[Collected data]
::::::::::
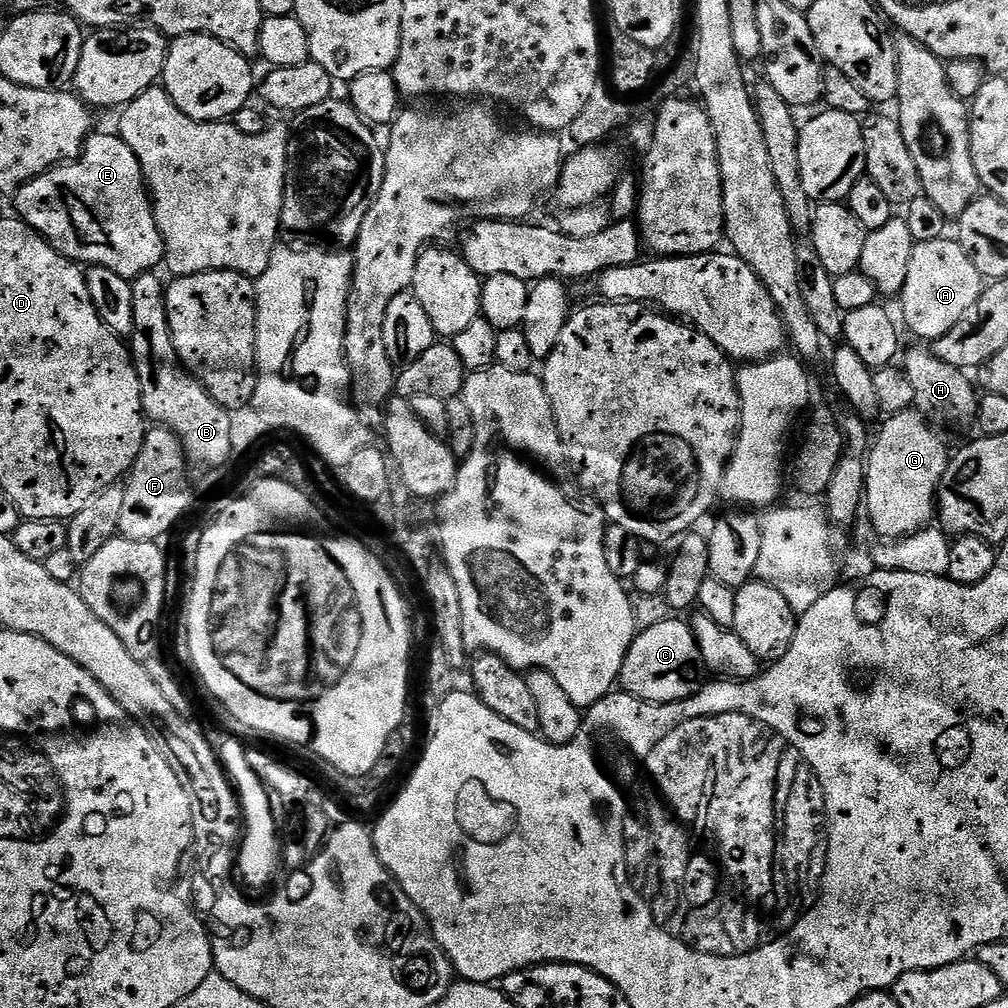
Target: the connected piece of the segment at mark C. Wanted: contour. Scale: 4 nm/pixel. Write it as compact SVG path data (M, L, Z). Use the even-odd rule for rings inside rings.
M669 618L637 631L618 681L619 687L646 704L676 704L697 696L706 683L706 669L691 623Z

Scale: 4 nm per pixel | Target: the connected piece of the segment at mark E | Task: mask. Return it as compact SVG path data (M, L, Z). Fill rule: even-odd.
M93 131L76 159L26 181L14 200L15 215L68 260L109 268L130 282L164 264L164 239L152 213L142 166L118 134Z

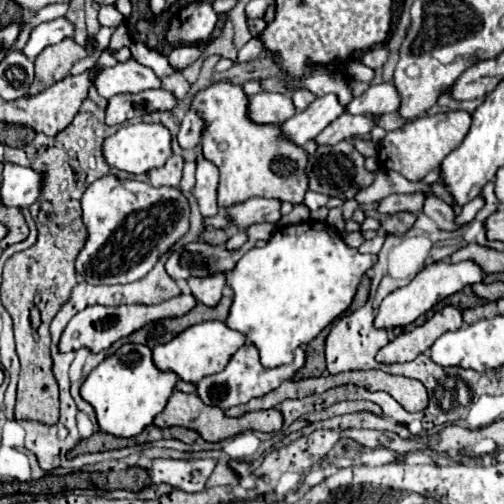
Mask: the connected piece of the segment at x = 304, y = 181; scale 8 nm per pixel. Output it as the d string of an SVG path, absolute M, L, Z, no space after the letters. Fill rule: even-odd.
M230 81L210 83L194 95L192 109L198 111L204 121L204 157L220 169L220 207L236 205L250 197L280 199L292 205L302 203L304 193L308 191L308 177L304 173L308 153L300 145L292 145L292 141L280 133L280 125L260 125L248 117L248 95L242 85Z

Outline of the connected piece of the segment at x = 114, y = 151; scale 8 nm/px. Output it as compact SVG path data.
M132 123L118 129L112 137L104 141L104 157L110 167L128 171L128 173L148 173L154 167L160 167L166 163L166 159L172 155L172 135L162 123Z

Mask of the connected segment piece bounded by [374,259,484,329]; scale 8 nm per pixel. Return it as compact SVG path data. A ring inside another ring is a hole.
M448 259L434 261L434 263L426 265L406 287L392 291L382 301L380 311L378 311L376 319L374 319L374 325L376 327L382 327L382 329L388 329L388 327L404 327L404 325L412 323L414 319L418 319L422 313L430 311L444 297L460 291L466 285L474 285L474 283L478 283L482 279L484 279L484 271L474 261L462 261L462 263L452 263Z

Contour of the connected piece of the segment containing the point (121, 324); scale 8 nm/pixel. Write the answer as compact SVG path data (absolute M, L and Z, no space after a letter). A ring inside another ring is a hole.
M180 293L180 297L172 297L172 301L162 301L160 305L116 305L116 307L104 307L104 305L92 305L80 313L76 313L66 331L62 333L60 339L60 349L62 351L76 351L80 347L88 347L94 353L100 353L108 349L114 341L128 337L130 333L138 331L146 323L166 319L166 317L182 317L190 309L194 309L196 299L190 293Z

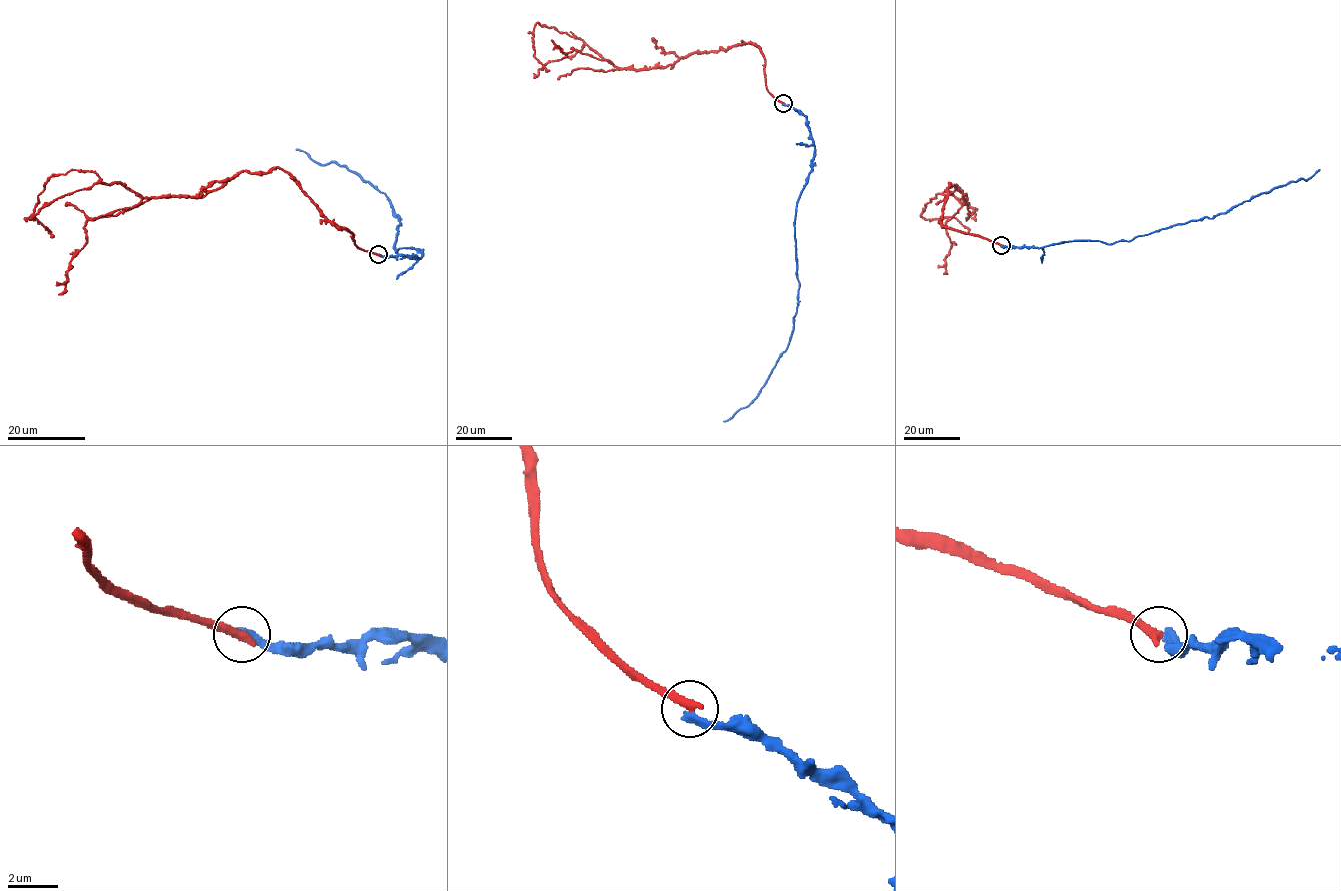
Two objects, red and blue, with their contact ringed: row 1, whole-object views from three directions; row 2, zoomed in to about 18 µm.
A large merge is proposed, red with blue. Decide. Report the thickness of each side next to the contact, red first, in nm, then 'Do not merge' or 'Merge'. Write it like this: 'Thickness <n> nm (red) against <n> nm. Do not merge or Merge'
Thickness 400 nm (red) against 360 nm. Do not merge

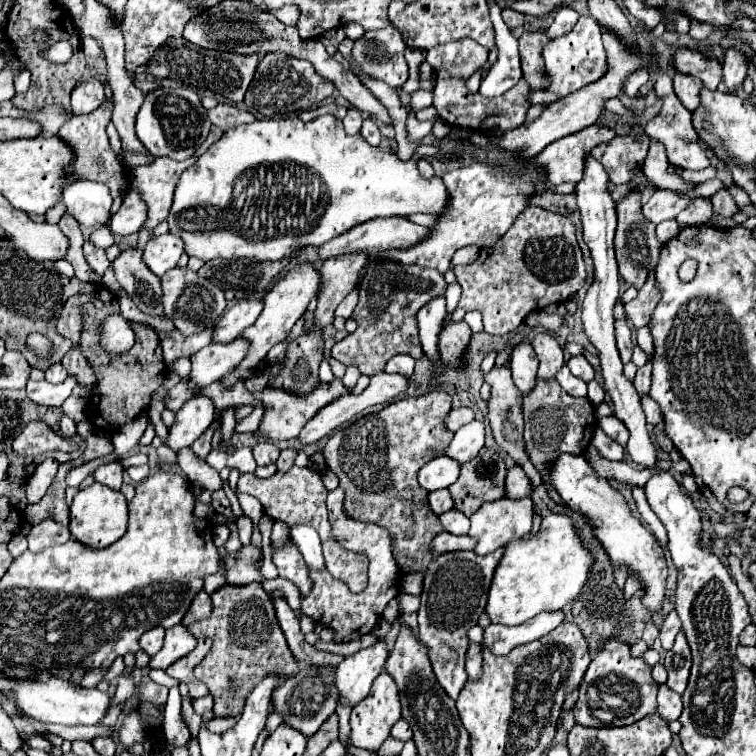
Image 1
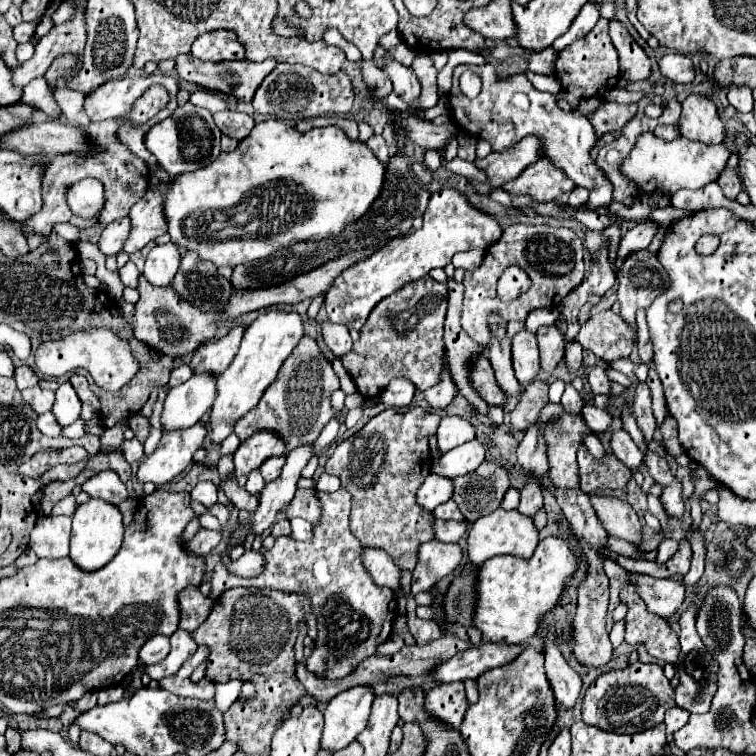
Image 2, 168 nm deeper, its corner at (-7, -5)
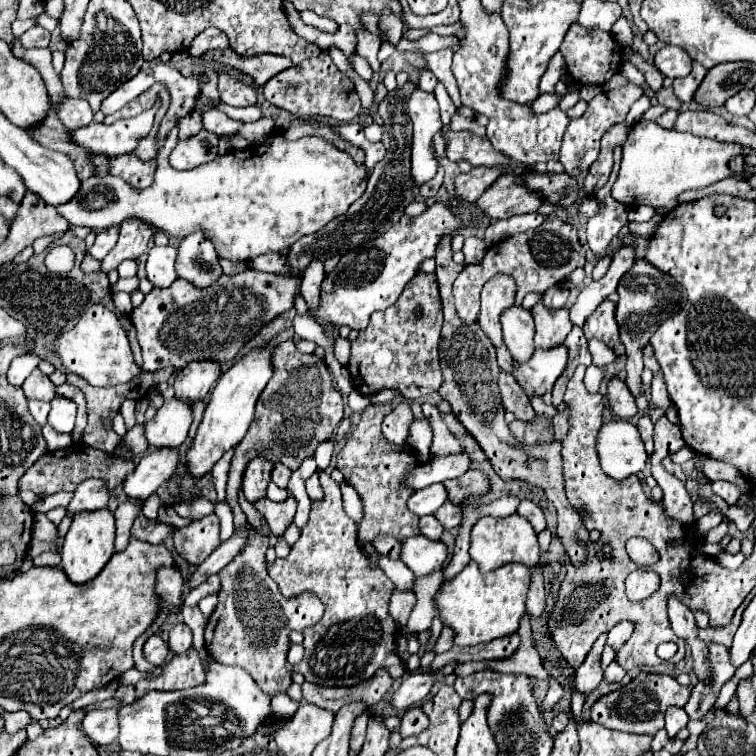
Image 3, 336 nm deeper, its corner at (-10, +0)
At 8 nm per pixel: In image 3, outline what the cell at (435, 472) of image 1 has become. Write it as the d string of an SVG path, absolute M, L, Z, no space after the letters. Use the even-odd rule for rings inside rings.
M436 484L414 492L408 498L408 510L414 512L416 516L428 516L434 514L444 502L446 502L446 490L442 484Z

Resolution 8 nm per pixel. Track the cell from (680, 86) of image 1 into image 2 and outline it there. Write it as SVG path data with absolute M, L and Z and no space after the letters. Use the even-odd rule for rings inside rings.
M691 93L683 99L681 105L683 105L683 113L679 119L679 131L683 137L707 145L723 143L725 129L711 97Z

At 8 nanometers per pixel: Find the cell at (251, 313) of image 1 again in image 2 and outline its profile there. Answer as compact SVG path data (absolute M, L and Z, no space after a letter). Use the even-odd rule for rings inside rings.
M235 325L225 337L211 339L209 343L201 345L193 357L191 357L191 367L195 369L195 373L201 371L209 371L213 375L219 375L221 371L225 371L225 367L233 361L233 357L237 355L237 347L241 343L241 337L245 333L243 325Z

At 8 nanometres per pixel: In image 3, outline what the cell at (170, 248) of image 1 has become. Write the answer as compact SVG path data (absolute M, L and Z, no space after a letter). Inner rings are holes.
M154 246L148 252L148 260L146 260L148 280L158 288L170 286L178 278L176 270L174 270L174 262L176 262L176 248Z

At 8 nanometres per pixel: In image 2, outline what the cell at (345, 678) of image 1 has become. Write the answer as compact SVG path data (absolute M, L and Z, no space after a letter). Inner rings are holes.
M351 687L339 695L335 695L323 713L325 727L321 747L329 751L337 751L351 743L365 727L371 715L375 693L373 687Z

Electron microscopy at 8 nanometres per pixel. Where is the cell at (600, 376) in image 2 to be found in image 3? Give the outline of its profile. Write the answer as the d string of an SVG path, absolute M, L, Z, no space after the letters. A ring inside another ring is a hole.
M612 378L608 382L608 402L610 402L616 418L630 420L638 414L636 400L632 398L628 386L624 386L624 380L620 380L620 378Z

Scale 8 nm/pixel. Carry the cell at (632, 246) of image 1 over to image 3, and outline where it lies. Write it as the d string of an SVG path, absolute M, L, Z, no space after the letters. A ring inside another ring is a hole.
M638 260L620 280L618 284L618 304L616 304L616 322L620 328L620 340L626 346L626 386L634 394L634 398L642 396L642 350L650 342L650 336L658 330L658 326L668 320L672 314L682 310L686 304L686 290L668 274L654 270L654 266L648 266L648 262Z

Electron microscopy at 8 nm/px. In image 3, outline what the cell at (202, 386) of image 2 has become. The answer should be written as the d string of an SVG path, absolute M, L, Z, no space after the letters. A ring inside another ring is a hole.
M174 398L166 402L156 416L144 424L144 436L150 448L178 448L186 436L192 422L192 406L176 402Z

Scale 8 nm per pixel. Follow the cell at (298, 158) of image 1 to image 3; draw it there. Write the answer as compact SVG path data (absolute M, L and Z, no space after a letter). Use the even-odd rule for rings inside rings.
M178 126L167 135L166 142L156 156L158 170L154 184L150 188L134 188L118 176L90 176L82 180L76 196L58 206L58 214L68 220L70 226L88 226L94 230L106 230L108 226L120 226L124 220L136 218L144 224L150 224L156 230L162 230L170 236L184 238L196 230L202 230L206 238L212 240L220 258L232 262L250 262L252 258L266 252L280 252L286 246L292 246L306 234L314 234L324 228L332 218L344 214L348 206L358 200L366 190L368 168L356 166L354 160L336 150L330 142L322 138L308 136L300 140L286 140L280 132L270 134L270 138L260 146L248 146L246 150L232 150L224 156L216 156L212 162L198 166L188 172L174 170L168 162L168 156L178 140Z

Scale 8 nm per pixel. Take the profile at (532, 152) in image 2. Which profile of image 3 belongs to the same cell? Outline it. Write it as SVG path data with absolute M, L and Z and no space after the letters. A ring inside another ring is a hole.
M472 168L468 174L458 174L454 180L456 196L466 202L476 202L476 198L480 198L480 194L488 190L488 186L498 176L500 174L496 174L496 170L480 170L480 168Z

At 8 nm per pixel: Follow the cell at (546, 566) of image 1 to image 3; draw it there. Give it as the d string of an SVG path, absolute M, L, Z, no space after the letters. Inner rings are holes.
M470 562L456 578L446 582L436 594L436 610L442 624L454 630L454 646L476 646L514 634L524 614L528 582L530 570L524 566L508 564L482 574L476 562Z

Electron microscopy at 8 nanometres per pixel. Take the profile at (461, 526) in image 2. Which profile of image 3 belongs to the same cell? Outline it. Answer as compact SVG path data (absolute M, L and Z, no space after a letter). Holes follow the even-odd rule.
M422 516L420 518L420 532L430 538L430 540L440 540L444 528L440 526L440 522L436 522L434 516Z

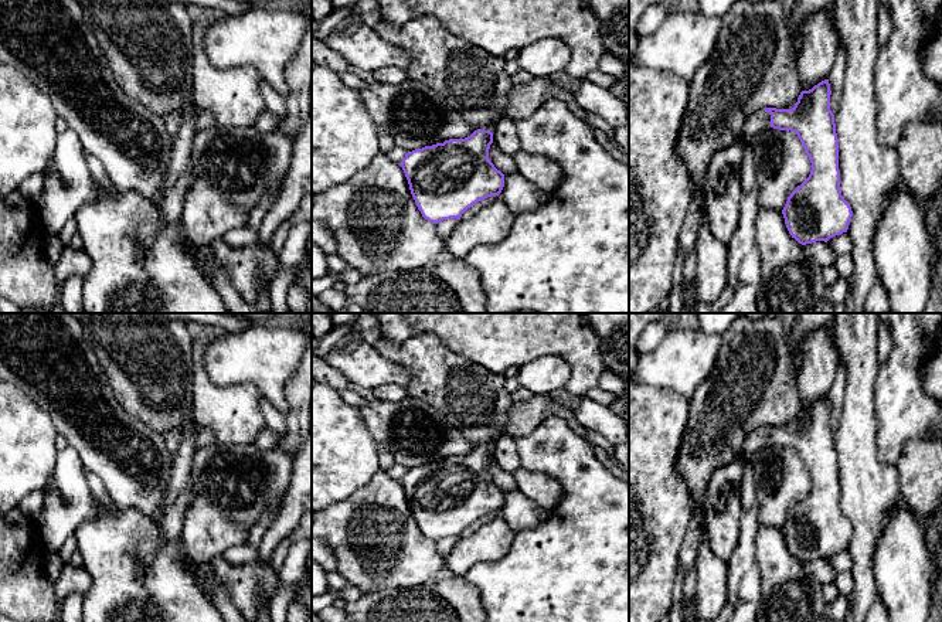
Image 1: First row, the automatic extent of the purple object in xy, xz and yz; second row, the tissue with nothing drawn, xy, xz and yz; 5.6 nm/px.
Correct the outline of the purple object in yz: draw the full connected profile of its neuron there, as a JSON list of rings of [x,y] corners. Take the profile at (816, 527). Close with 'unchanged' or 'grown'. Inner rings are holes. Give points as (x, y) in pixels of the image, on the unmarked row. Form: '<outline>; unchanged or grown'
[[[824,397],[802,408],[792,426],[764,425],[749,432],[738,458],[747,460],[773,445],[792,448],[812,480],[809,494],[798,503],[782,527],[792,555],[806,562],[847,550],[853,528],[840,507],[839,456],[830,428],[830,401]]]; grown

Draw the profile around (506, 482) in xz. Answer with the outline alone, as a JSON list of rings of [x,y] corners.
[[[494,460],[489,466],[489,477],[494,482],[497,487],[503,492],[517,490],[517,482],[513,473],[501,470]]]

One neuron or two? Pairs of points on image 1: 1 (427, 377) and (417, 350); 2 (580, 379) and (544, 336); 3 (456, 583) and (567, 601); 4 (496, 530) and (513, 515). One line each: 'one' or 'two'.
1: one
2: one
3: two
4: two

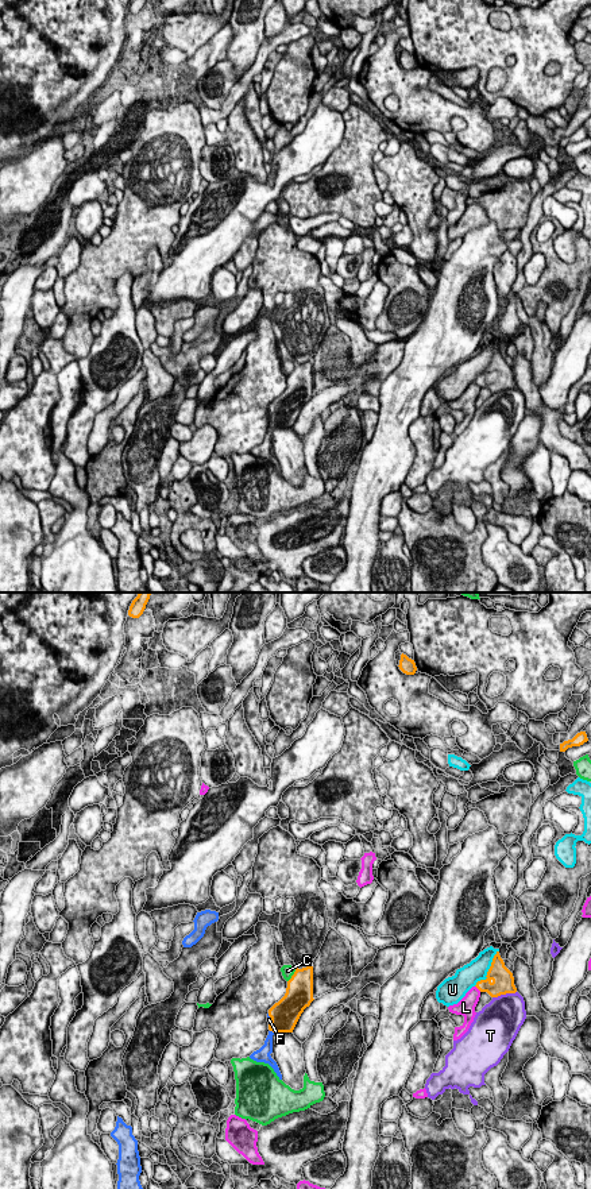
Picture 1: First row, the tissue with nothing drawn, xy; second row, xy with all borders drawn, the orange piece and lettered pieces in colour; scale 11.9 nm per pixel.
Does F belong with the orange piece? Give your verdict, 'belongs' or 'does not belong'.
belongs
::::::::::
§ Task goal
Read through the data and copy every line where "nothing" shows up.

§ Response
Image 1: First row, the automatic extent of the purple object in xy, xz and yz; second row, the tissue with nothing drawn, xy, xz and yz; 5.6 nm/px.
Picture 1: First row, the tissue with nothing drawn, xy; second row, xy with all borders drawn, the orange piece and lettered pieces in colour; scale 11.9 nm per pixel.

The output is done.